Material for the task

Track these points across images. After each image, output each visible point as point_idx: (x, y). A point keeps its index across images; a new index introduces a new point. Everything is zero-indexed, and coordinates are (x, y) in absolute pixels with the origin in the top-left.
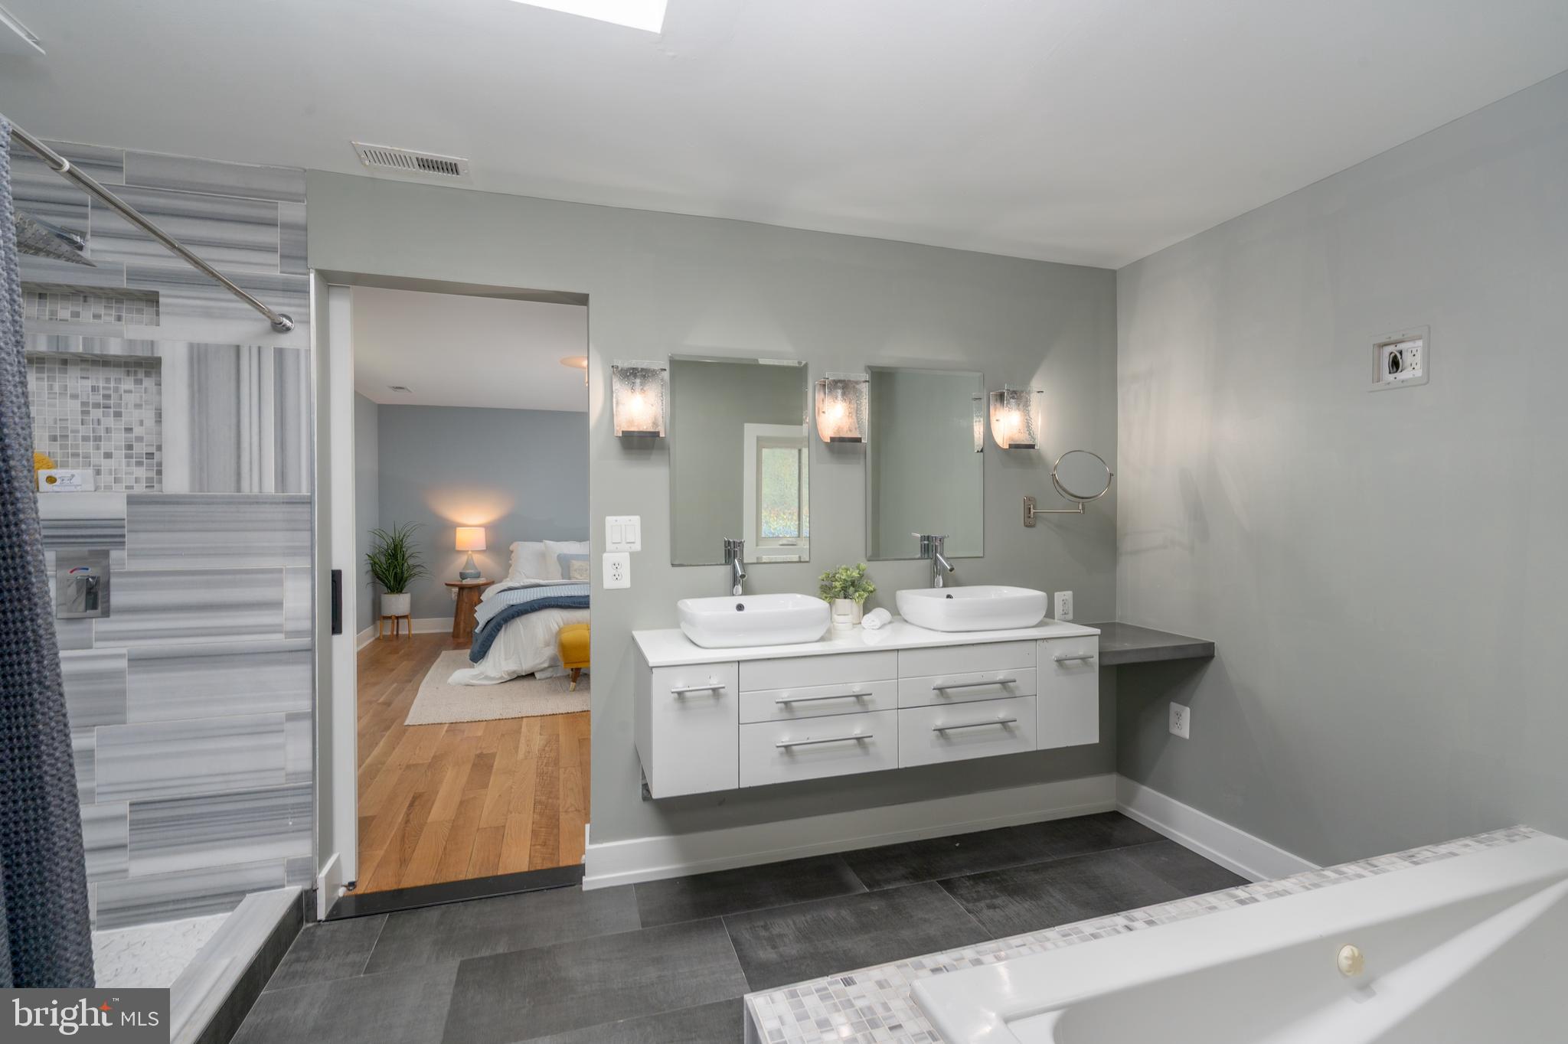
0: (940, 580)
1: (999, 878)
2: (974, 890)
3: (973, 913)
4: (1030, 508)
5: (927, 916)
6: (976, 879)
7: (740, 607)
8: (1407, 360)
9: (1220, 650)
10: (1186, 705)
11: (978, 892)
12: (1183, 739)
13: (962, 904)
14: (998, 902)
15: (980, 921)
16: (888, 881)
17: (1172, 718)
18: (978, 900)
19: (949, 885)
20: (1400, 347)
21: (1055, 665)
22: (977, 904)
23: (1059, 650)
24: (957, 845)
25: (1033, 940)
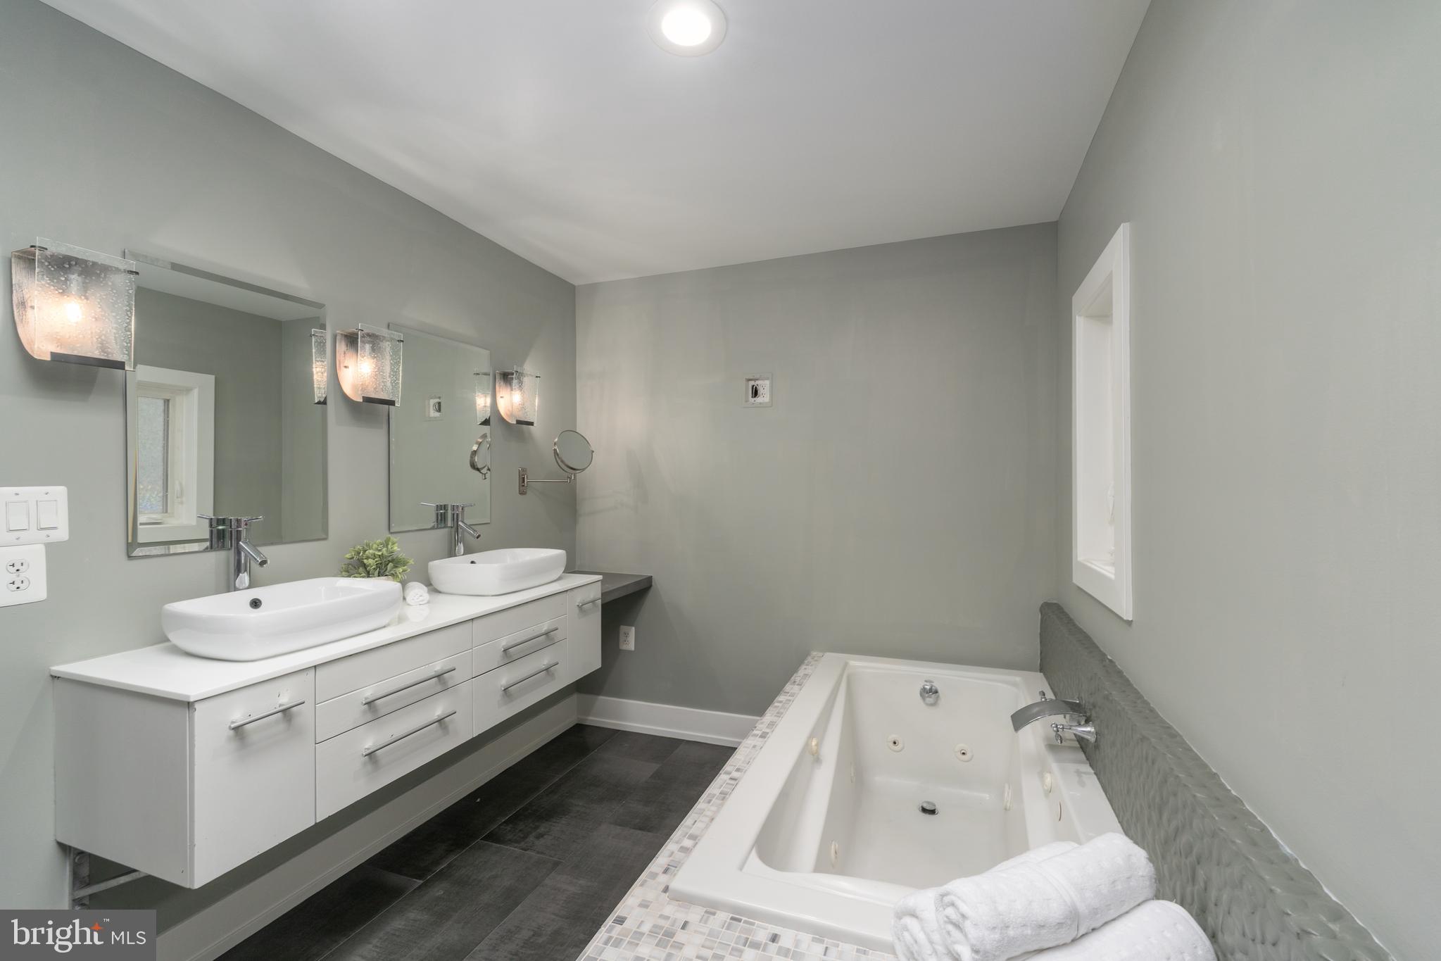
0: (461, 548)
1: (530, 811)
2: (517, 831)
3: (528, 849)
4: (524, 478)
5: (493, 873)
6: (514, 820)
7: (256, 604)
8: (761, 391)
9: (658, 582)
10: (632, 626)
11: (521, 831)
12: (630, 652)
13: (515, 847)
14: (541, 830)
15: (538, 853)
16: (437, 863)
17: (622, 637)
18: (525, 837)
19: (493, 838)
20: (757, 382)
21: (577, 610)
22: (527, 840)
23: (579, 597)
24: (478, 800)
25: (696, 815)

What the exercise asks
Print the full listing above again with exact wording and no images.

Answer box
Track these points across images. After each image, output each visible point as point_idx: (x, y). A point keeps its index across images; a new index introduces a new point. Everything is zero-indexed, and coordinates are (x, y) in absolute pixels with the origin in the top-left.
0: (940, 580)
1: (999, 878)
2: (974, 890)
3: (973, 913)
4: (1030, 508)
5: (927, 916)
6: (976, 879)
7: (740, 607)
8: (1407, 360)
9: (1220, 650)
10: (1186, 705)
11: (978, 892)
12: (1183, 739)
13: (962, 904)
14: (998, 902)
15: (980, 921)
16: (888, 881)
17: (1172, 718)
18: (978, 900)
19: (949, 885)
20: (1400, 347)
21: (1055, 665)
22: (977, 904)
23: (1059, 650)
24: (957, 845)
25: (1033, 940)
0: (461, 548)
1: (530, 811)
2: (517, 831)
3: (528, 849)
4: (524, 478)
5: (493, 873)
6: (514, 820)
7: (256, 604)
8: (761, 391)
9: (658, 582)
10: (632, 626)
11: (521, 831)
12: (630, 652)
13: (515, 847)
14: (541, 830)
15: (538, 853)
16: (437, 863)
17: (622, 637)
18: (525, 837)
19: (493, 838)
20: (757, 382)
21: (577, 610)
22: (527, 840)
23: (579, 597)
24: (478, 800)
25: (696, 815)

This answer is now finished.